Please reproduce every line of the records below verbatim, leaving the pictures out of your answer.

[START Input data]

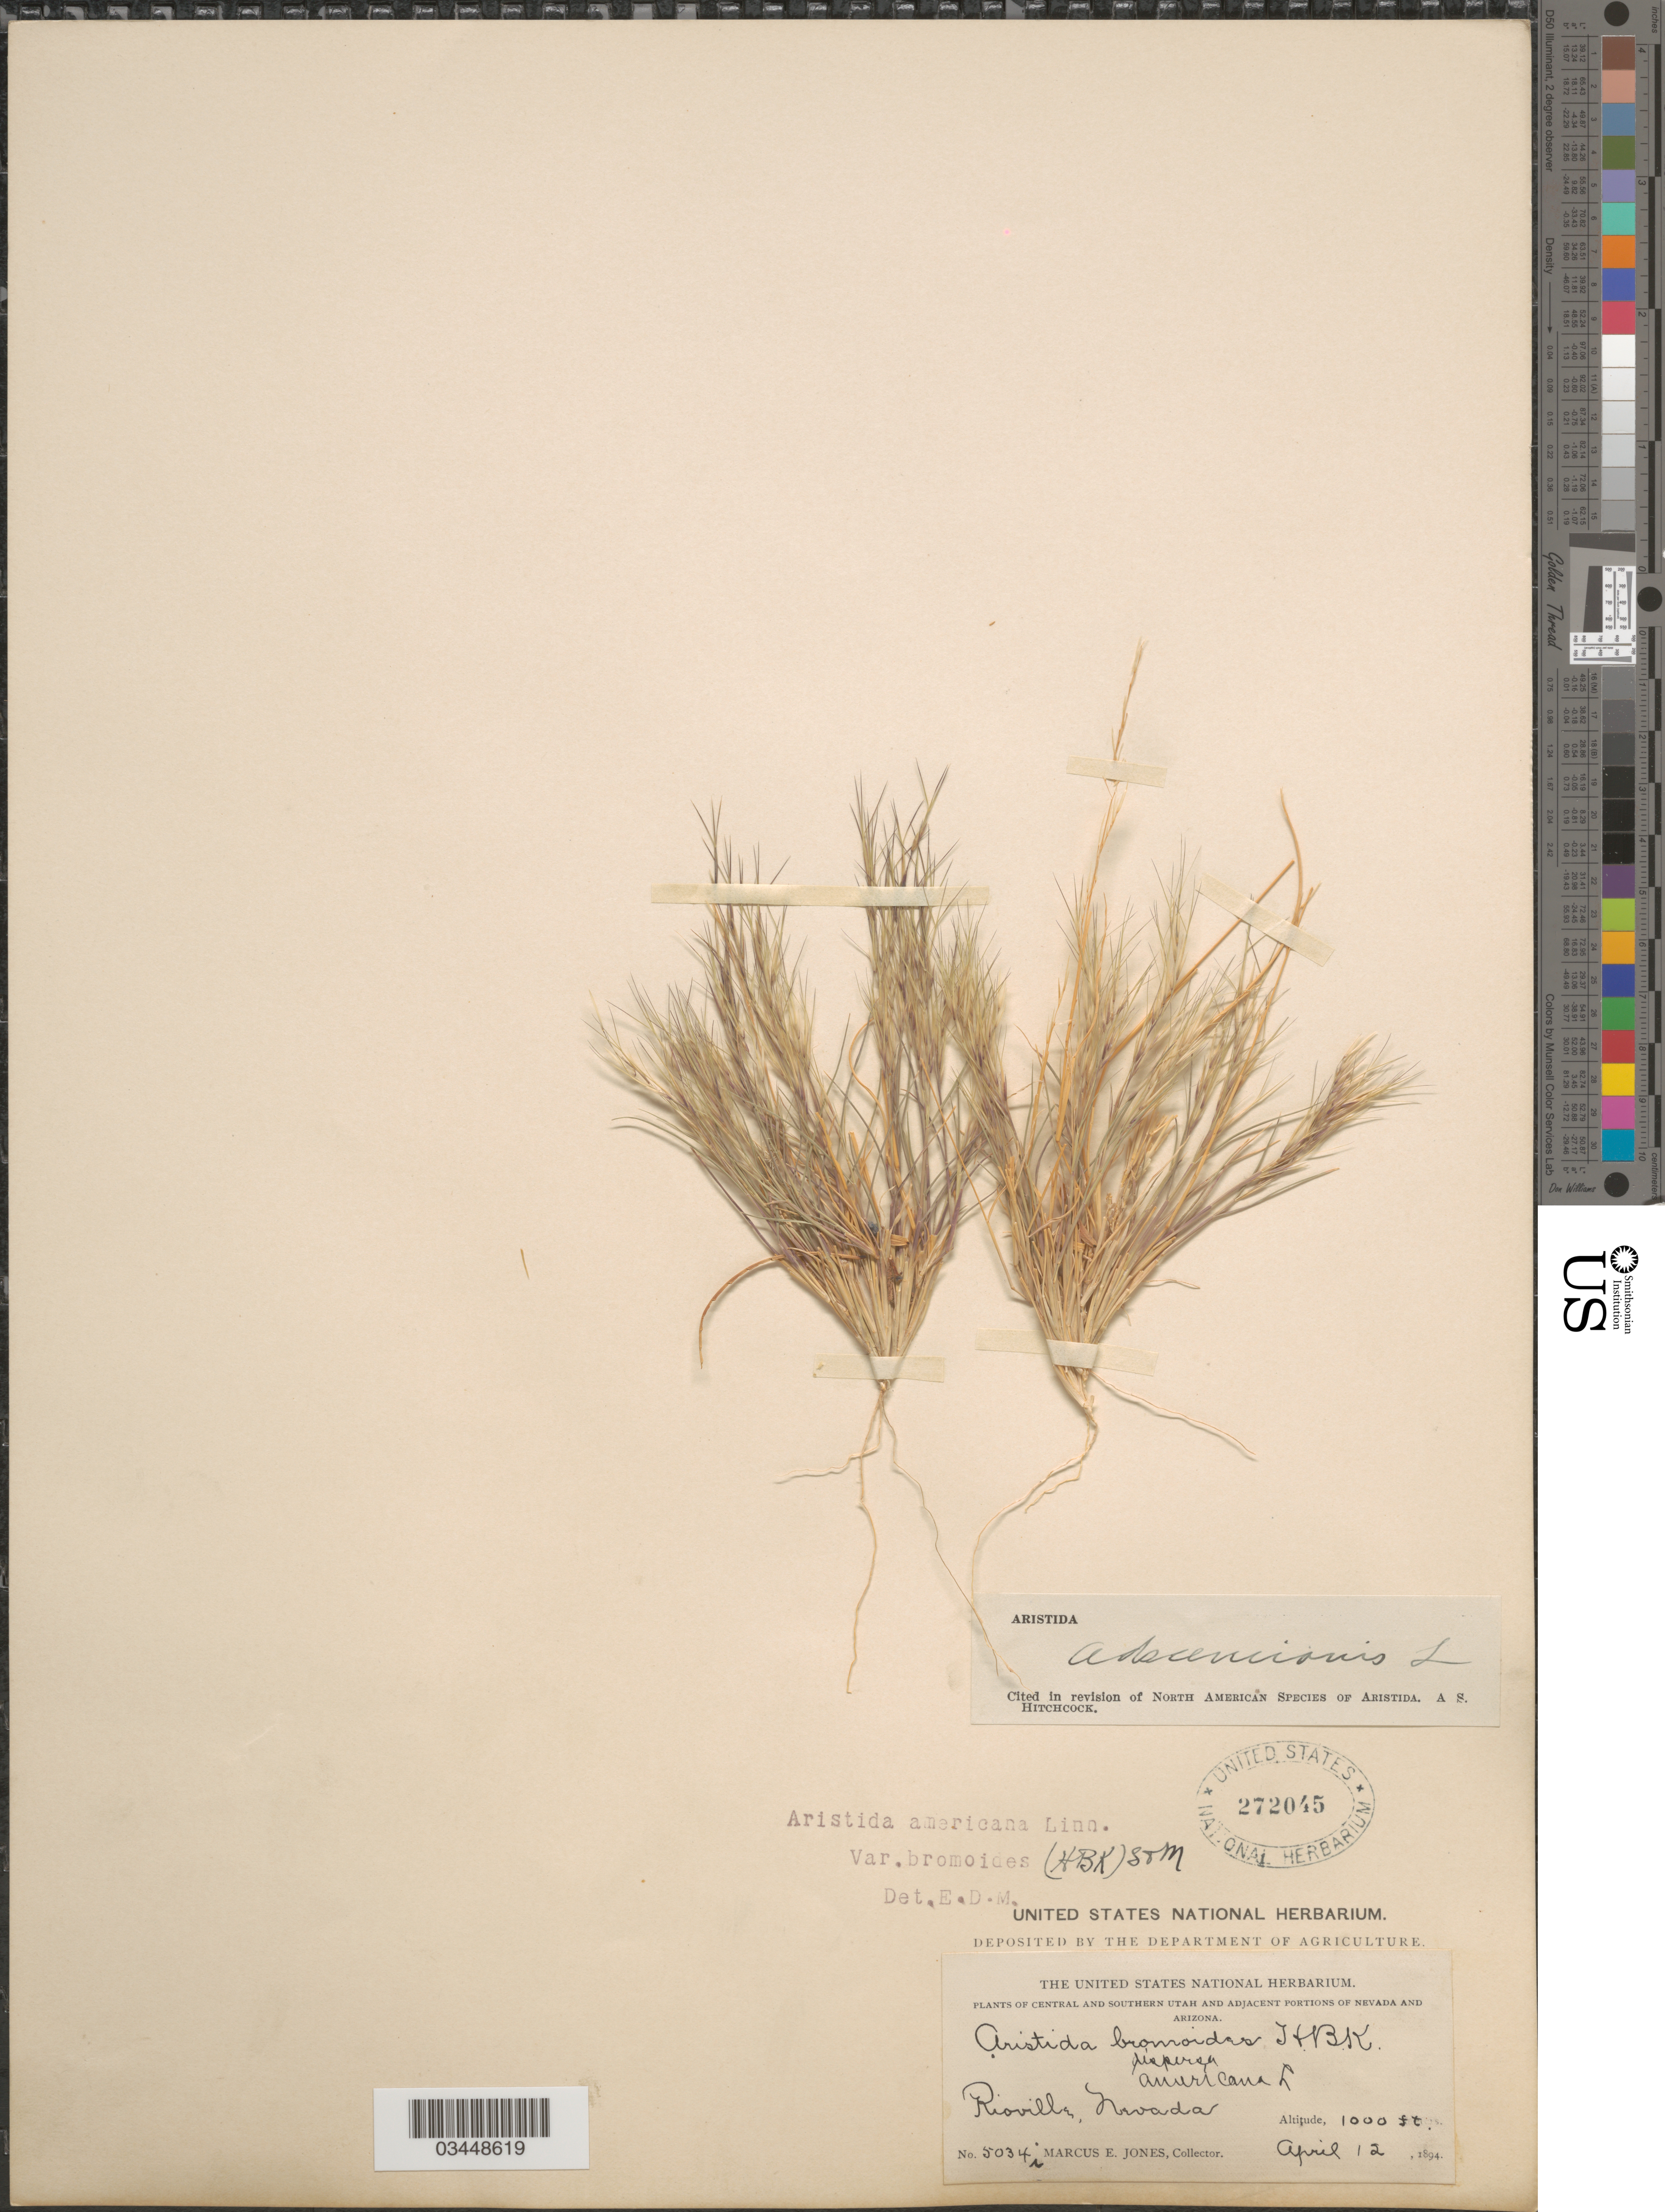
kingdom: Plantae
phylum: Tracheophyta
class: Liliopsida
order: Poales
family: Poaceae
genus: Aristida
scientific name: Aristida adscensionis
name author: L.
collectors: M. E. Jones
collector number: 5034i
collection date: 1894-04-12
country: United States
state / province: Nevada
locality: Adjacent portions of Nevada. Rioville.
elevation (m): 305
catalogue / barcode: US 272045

[END Input data]

Result —
kingdom: Plantae
phylum: Tracheophyta
class: Liliopsida
order: Poales
family: Poaceae
genus: Aristida
scientific name: Aristida adscensionis
name author: L.
collectors: M. E. Jones
collector number: 5034i
collection date: 1894-04-12
country: United States
state / province: Nevada
locality: Adjacent portions of Nevada. Rioville.
elevation (m): 305
catalogue / barcode: US 272045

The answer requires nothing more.